Por si fuera poco, el peso añadido provoca que los motores deban ser más potentes y que los tanques de combustible también sean más grandes. Una inversión significativa. Y para rematar se encuentra la resistencia ante impactos. Porque comparado con el acero, este es mucho más frágil y una colisión provocaría una raja en el casco.
Entonces, el proyecto de barcos de hormigón se abandonó y su construcción quedó limitada a lanchas de carga. Pero 20 años después las necesidades el acero nuevamente se hicieron presentes: llegó la Segunda Guerra Mundial. Y aunque Estados Unidos nuevamente construyó barcos de hormigón, se usaron para apoyo logístico, transporte de materiales e incluso en operaciones como el desembarco de Normandía.

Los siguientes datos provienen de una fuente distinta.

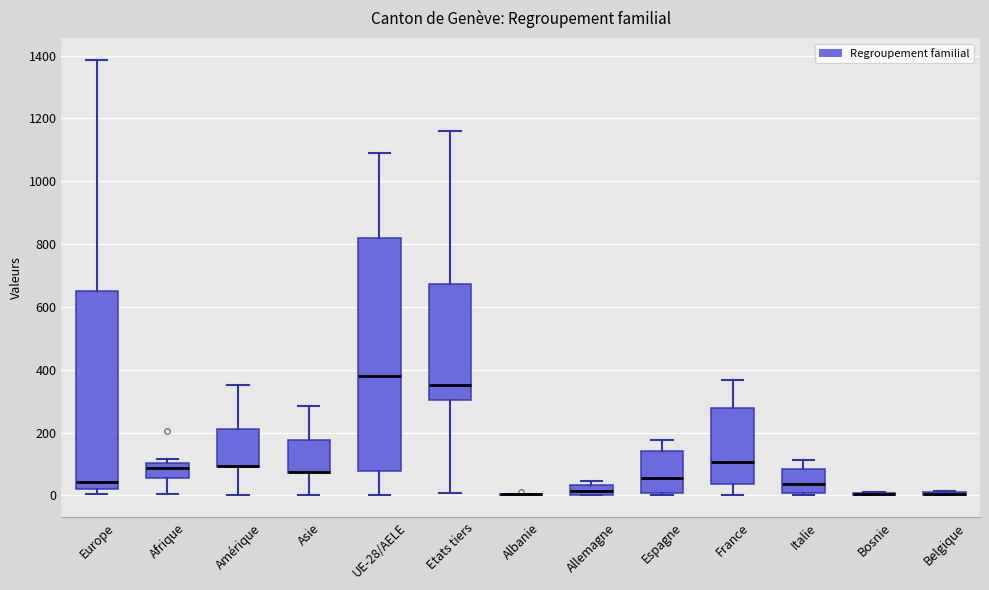

Reading left to right, read every box against the y-axis: the position of its median line, the range the box covers, and the ends of its whiskers. The values are not printed on the chart, so give them approximately, as read against the axis.

Europe: median 40, box 20 to 660, whiskers 0 to 1380
Afrique: median 80, box 60 to 100, whiskers 0 to 120
Amérique: median 100 (drawn on the box's lower edge), box 100 to 220, whiskers 0 to 360
Asie: median 80 (drawn on the box's lower edge), box 80 to 180, whiskers 0 to 280
UE-28/AELE: median 380, box 80 to 820, whiskers 0 to 1080
Etats tiers: median 360, box 300 to 680, whiskers 0 to 1160
Albanie: box collapsed to a line at 0, whiskers 0 to 0
Allemagne: median 20, box 0 to 40, whiskers 0 to 40 (just above the box's upper edge)
Espagne: median 60, box 0 to 140, whiskers 0 (just below the box's lower edge) to 180
France: median 100, box 40 to 280, whiskers 0 to 360
Italie: median 40, box 0 to 80, whiskers 0 (just below the box's lower edge) to 120
Bosnie: box collapsed to a line at 0, whiskers 0 to 20
Belgique: box collapsed to a line at 0, whiskers 0 to 20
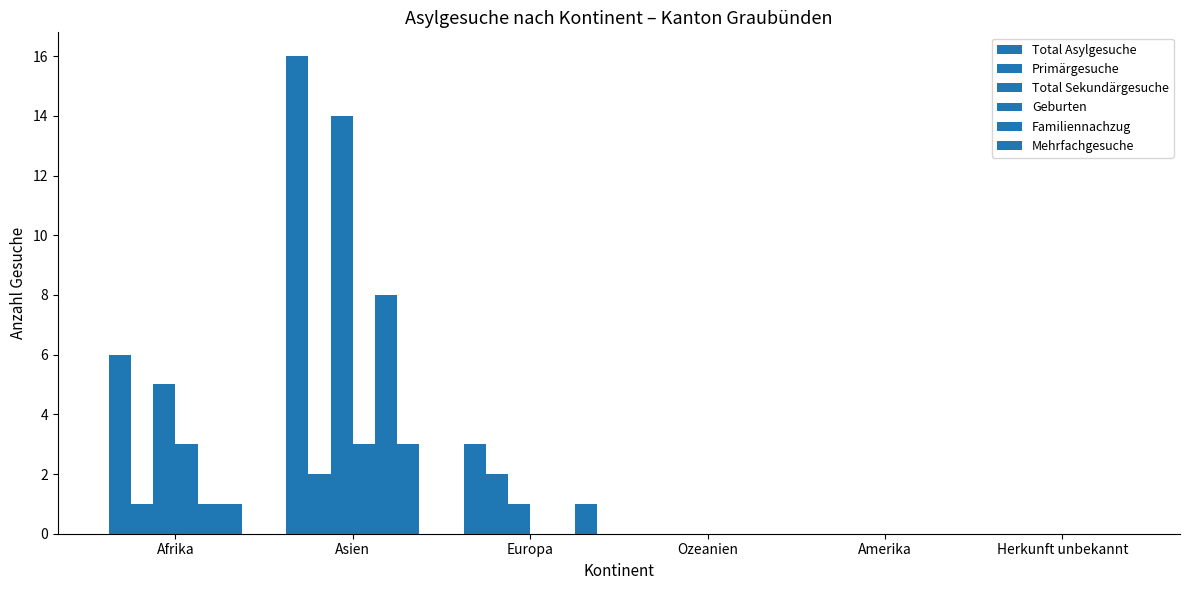

The Geburten series shows 5 at Afrika. True or false?

False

Después de la Segunda Guerra Mundial, entraron en desuso. Sí, se ha intentado a lo largo de los años continuar con su construcción, pero no se ha encontrado una alternativa viable para ello. Pero ojo, a los construidos durante aquel periodo se les dio una segunda vida como rompeolas, defensas portuarias, en ensayos de bombas atómicas. En el peor de los casos, simplemente fueron abandonados.
Curiosamente, en Holanda se utilizan como "cimientos" para casas flotantes y se protege la estructura de hormigón con defensas de madera o metal. Así, aunque hoy en día nos parezca una idea alocada un barco de hormigón para la guerra, la escasez de acero durante la Gran Guerra le dio un impulso para volverlo realidad.